The keto diet has a diuretic effect, and the body excretes more electrolytes through urine than on a higher-carb diet, so supplementing with electrolytes can be beneficial.
We consider this formulation to be better than the meal replacement formulation. Most of the ingredients are essential electrolytes such as sodium and potassium.
Citric acid is the only questionable ingredient, as this compound has been shown in a medical review published in the Toxicology Reports journal to cause whole-body inflammation in a small subset of individuals.
The electrolyte product we recommend is LMNT Unflavored Electrolyte Powder Packets. This product has a clean formulation. The only ingredients included are the electrolytes sodium, potassium and magnesium. There are no questionable additives like citric acid.
Interested consumers can check out LMNT Unflavored Electrolyte Powder Packets at this link to the product’s official Amazon listing.
Where to Buy Keto Chow for the Best Price
Keto Chow is sold both on the brand’s website and on Amazon. Here’s a price comparison for some of their most popular products:
Electrolyte Drops (8 ounce version)
Brand website: $27.50 (link)
Amazon: $24.15 (link to official Amazon listing)
Chocolate Meal Replacement Powder (21 servings)
Amazon: $103.50 (link)
Brand website: $90 (link)
We reviewed a number of different Keto Chow products and in general the electrolyte products seem cheaper on Amazon and the meal replacement products seem cheaper on the brand’s website.
Questionable Recommendations on Keto Chow Website
The Supplement Facts label for Keto Chow, shown above, has different serving suggestions. One is using the product alone, and one of the others is with adding a half-stick of salted butter.
We’re not sure that eating a half-stick of salted butter daily, especially if this product is used multiple times per day, is the best health decision.
Butter can increase cholesterol levels including LDL-C levels, which is associated in some medical research with worse cardiovascular outcomes.
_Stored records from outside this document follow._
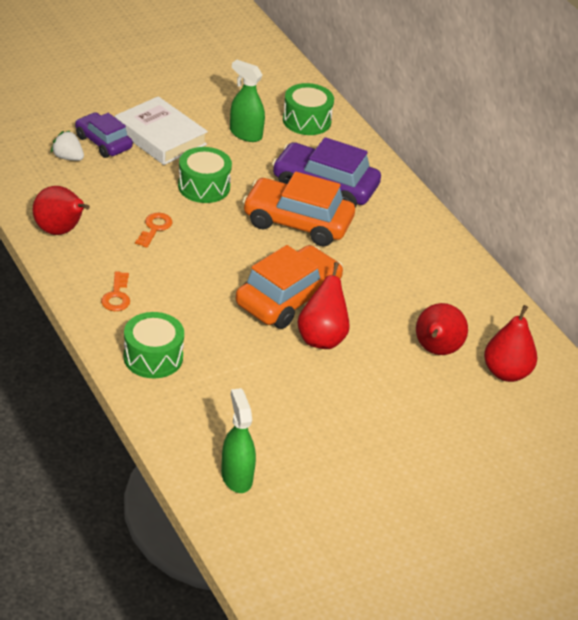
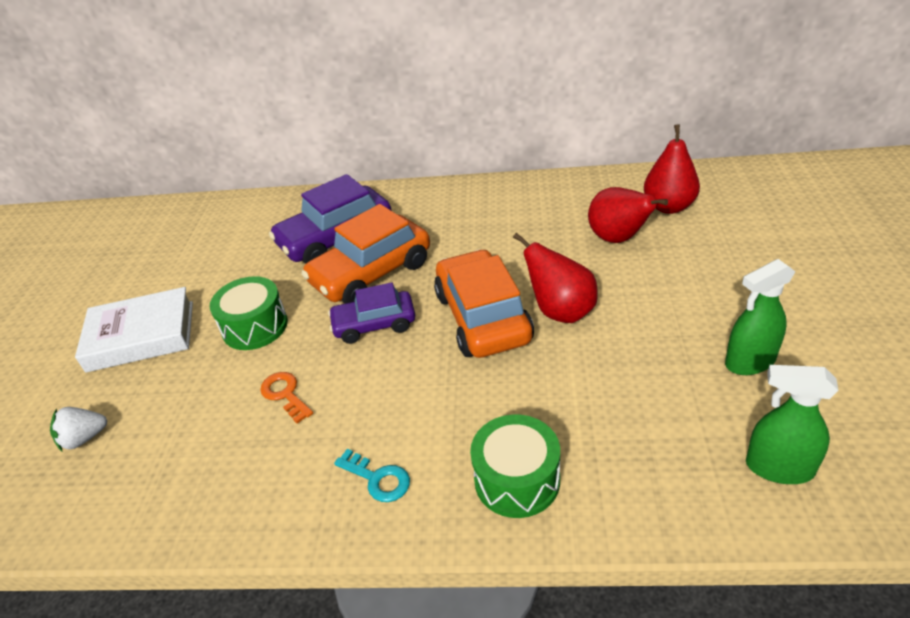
camera: 50 degrees left, 0 degrees up
(60, 231) = (208, 499): red pear -> none
(103, 142) = (96, 392): purple car -> purple car (374, 324)
(117, 296) = (378, 479): orange key -> turquoise key
(245, 134) = (207, 268): green spray bottle -> green spray bottle (749, 361)
(307, 120) = (232, 221): green drum -> none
A clinical trial published in the BMJ Open journal compared the effects of butter, coconut oil and olive oil on cholesterol levels in healthy adults. The researchers found that butter caused LDL-C levels to increase more than consumption of the other two oils.
We understand that the keto diet requires a high intake of fats, but individuals on this diet may benefit from speaking with their doctor about different fat sources than butter, including olive oil, coconut oil, and especially whole food fat sources like nuts and avocados.
Real Customer Reviews of Keto Chow
We consider Amazon to be a more objective resource for customer reviews than a brand’s website.
Keto Chow’s most-reviewed product on Amazon is their Electrolyte Drops, which have been reviewed over 7,000 times. The product has an average review rating of 4.6 out of 5 stars.
The top positive review from a verified purchaser is written by a user named “Crystal Long” who claims the product has relieved their leg cramps:
“Someone recommended these in the Carnivore for Beginners Facebook group for leg cramps. So far, I have used every morning and have not had cramps of any type. I highly recommend them, especially if you are doing the carnivore way of life. I mix with warm water and drink straight down.”
The top negative review from a verified purchaser comes from an anonymous Amazon Customer who claims the product tastes bad:
“received mine, dropped some into my water, took a sip and I immediately spit my drink out so fast. It felt like those pranks where you get a up of water that someone poured a bunch of salt into while everything else is normal water. Super frustrated I believed all these "reviews" saying its tasteless, flavorless, etc. and also the fact it's non-returnable AND I paid $20 for it.”